1. The products of formaldehyde condensation with purine nucleotides and RNA have been separated and isolated chromatographically. 2. Adenylic acid, like adenine and adenosine, affords a methylene bis-derivative on treatment with formaldehyde. Three isomers of methylene bis-(adenosine 2′(3′)-phosphate) have been separated by chromatography on Dowex 1 (formate); the isomers differ from each other in the positions of the phosphate residues. On enzymic dephosphorylation, all three isomers produced a compound identified chromatographically and spectrophotometrically as methylene bis-adenosine. 3. The reaction of nucleotides with formaldehyde yield, besides adenylic methylene dinucleotide, guanylic methylene dinucleotide and methylene adenine-guanine dinucleotide.

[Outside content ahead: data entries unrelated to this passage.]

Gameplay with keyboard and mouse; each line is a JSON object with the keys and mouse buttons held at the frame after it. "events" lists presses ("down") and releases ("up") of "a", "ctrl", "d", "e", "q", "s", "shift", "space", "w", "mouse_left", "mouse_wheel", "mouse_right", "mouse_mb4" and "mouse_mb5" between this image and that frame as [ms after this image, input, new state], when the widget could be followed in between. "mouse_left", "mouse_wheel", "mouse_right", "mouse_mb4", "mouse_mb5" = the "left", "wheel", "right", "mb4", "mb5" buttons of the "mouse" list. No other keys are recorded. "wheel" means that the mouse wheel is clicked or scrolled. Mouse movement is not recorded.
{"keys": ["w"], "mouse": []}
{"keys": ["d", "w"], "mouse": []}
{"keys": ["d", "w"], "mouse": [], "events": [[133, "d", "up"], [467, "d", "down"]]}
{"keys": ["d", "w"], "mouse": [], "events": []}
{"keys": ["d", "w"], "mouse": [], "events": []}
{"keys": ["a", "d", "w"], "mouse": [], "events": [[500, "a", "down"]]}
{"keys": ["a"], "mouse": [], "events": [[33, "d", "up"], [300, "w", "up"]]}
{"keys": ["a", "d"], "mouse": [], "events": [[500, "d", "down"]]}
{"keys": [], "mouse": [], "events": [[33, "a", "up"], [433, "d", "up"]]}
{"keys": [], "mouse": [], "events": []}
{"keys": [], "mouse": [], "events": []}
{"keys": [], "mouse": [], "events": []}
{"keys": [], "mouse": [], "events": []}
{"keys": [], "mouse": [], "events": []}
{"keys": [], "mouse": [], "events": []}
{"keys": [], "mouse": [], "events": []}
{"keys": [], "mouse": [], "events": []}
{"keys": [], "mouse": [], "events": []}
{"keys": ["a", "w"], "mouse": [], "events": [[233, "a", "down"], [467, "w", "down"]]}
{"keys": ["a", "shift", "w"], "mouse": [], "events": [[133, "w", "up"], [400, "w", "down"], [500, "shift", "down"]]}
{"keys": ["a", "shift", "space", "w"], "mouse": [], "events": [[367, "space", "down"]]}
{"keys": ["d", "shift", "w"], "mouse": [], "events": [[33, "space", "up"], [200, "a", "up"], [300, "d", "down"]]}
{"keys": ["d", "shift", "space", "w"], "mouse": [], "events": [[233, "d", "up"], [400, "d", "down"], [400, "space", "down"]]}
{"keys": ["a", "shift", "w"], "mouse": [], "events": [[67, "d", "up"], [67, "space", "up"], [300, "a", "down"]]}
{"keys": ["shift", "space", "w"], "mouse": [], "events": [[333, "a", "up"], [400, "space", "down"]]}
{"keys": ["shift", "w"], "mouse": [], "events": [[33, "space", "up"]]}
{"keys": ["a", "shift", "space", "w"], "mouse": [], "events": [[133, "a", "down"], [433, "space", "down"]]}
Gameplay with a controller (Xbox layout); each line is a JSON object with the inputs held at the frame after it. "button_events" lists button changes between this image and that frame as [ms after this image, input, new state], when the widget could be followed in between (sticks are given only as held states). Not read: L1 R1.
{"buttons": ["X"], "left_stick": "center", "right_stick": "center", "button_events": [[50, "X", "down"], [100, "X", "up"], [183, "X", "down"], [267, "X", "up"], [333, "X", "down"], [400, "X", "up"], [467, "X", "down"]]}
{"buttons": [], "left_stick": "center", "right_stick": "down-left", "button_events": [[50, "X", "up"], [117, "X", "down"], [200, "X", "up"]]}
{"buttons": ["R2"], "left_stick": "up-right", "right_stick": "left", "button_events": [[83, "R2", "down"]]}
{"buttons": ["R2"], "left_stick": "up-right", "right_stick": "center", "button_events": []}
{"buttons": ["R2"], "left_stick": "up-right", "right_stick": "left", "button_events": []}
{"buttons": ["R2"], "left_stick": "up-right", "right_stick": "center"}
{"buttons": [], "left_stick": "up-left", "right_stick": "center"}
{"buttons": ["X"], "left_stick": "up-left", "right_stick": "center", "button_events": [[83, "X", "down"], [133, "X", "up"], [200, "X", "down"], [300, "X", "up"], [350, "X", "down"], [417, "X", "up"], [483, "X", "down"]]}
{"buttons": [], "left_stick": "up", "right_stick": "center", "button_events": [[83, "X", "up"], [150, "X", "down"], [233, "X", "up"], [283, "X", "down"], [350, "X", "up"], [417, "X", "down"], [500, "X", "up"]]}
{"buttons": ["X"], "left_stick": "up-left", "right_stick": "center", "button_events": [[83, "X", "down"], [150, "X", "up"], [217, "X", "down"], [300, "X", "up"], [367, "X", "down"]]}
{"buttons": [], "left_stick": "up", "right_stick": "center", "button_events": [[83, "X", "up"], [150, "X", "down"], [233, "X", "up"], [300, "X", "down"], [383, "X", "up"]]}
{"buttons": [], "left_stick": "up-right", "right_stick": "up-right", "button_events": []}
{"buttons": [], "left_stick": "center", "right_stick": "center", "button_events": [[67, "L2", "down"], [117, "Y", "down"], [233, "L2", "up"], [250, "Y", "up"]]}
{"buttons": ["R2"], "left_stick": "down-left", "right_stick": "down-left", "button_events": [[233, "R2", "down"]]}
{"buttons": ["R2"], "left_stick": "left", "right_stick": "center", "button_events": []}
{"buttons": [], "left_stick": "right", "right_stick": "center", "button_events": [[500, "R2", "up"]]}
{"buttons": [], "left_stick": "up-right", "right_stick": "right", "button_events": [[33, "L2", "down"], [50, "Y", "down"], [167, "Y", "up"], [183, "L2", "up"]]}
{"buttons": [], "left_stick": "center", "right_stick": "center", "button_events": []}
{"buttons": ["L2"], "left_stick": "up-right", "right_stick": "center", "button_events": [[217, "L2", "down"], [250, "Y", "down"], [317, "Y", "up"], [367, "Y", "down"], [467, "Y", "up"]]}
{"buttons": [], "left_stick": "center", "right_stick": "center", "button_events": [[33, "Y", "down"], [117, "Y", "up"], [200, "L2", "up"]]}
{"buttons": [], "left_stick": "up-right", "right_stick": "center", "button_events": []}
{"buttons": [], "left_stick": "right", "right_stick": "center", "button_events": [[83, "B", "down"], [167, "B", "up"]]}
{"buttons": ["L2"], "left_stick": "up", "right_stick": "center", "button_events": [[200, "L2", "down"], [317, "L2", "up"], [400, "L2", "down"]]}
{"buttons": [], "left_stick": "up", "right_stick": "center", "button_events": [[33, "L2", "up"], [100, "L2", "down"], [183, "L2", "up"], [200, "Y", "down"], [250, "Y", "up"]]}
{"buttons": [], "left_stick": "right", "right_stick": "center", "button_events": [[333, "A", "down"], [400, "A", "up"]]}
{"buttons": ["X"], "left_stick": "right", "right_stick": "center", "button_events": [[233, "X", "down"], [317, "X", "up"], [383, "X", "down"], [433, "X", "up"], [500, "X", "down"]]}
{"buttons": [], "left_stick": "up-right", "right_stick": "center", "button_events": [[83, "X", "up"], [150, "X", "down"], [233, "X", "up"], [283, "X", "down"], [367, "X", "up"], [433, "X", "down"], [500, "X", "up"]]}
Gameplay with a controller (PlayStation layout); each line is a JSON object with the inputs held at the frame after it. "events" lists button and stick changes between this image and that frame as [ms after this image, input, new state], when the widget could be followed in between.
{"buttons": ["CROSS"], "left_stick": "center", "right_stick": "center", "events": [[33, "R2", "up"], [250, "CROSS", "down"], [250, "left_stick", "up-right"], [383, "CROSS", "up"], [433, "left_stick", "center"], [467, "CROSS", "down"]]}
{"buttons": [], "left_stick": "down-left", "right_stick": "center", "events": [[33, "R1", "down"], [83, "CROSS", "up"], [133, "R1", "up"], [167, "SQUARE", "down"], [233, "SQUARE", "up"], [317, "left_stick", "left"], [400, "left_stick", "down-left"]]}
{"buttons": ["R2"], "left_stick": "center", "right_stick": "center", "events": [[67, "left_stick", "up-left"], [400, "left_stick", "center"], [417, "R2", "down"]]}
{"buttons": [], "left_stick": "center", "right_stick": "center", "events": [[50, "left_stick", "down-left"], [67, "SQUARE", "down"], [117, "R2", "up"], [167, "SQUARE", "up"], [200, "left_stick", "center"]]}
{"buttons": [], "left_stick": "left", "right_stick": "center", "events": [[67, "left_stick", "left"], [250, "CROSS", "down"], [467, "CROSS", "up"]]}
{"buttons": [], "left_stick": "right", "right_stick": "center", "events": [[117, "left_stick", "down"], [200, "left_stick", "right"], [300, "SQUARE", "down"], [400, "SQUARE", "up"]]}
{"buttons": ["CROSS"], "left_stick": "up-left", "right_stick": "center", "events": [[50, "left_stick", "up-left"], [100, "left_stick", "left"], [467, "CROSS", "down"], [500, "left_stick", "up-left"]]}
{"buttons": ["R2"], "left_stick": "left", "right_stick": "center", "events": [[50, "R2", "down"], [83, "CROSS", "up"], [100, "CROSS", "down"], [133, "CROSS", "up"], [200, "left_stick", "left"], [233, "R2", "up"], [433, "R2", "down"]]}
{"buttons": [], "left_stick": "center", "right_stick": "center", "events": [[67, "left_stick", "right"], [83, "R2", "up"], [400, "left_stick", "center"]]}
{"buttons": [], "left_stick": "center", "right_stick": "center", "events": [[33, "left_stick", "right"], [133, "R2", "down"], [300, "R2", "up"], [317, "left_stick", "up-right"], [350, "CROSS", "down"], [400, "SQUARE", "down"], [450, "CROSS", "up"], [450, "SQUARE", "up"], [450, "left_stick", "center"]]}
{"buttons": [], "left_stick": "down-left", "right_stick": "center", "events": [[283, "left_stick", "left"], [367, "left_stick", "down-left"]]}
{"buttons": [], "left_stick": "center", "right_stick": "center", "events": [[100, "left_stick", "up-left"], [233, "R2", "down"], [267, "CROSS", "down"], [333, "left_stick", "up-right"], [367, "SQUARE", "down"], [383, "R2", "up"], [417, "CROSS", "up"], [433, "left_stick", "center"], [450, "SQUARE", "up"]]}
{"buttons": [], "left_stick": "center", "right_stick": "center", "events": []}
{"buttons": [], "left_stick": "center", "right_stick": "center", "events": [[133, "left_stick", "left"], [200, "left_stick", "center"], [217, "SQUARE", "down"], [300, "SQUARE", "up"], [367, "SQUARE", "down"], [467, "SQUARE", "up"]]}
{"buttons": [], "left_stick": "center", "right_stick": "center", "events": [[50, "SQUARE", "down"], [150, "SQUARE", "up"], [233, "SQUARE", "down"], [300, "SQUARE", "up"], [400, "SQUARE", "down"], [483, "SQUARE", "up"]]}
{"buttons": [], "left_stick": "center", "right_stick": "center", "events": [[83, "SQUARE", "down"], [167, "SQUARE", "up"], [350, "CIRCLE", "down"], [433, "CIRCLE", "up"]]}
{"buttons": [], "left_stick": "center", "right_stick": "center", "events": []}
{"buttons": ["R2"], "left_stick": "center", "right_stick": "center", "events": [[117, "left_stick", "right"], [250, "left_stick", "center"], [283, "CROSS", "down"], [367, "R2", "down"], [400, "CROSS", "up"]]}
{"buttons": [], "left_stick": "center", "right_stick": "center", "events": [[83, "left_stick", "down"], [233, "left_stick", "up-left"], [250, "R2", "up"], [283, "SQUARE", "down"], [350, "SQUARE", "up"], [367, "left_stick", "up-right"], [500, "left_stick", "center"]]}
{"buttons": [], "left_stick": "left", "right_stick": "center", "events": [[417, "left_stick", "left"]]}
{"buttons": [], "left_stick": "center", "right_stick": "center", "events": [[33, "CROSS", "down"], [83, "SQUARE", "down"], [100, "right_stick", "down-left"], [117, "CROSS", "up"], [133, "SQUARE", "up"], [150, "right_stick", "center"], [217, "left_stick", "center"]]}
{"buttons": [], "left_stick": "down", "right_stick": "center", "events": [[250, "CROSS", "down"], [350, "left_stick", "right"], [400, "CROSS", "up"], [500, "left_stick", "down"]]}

The latter compounds were identified kinetically by the bell-shaped curve of the dependence of the product formation rate upon the logarithm of formaldehyde concentration, peculiar to methylene bis-derivatives. Other indirect evidence for the formation of methylene bis-guanylic acid and methylene adenine-guanine dinucleotide has also been obtained. No condensation products of pyrimidine nucleotides with formaldehyde have been detected by chromatography. 4. All three above-mentioned methylene dinucleotides ( P-Ado-CH 2-Ado- P, P-Guo-CH 2-Guo- P and P-Ado-CH 2-Guo- P) have been isolated from the alkaline hydrolysate of formaldehyde-treated RNA. No indications of the formation of bridges between pyrimidine residues of RNA have been obtained. 5. A method for the quantitative estimation of methylene derivatives in formaldehyde-treated RNA has been developed. At pH 4.8 and 20° the reaction of RNA and formaldehyde is complete in about 15 days; at a low ionic strength, from 15–19 % of the purine bases of RNA form methylene dimers. When treated with formaldehyde under similar conditions RNA was found to contain twice as many bridges as are present in the mixture of purine nucleotides. 6. The possibility of the intramolecular formation of cross-links in RNA and their use in biochemical investigations and for the interpretation of certain biological effects of formaldehyde is discussed.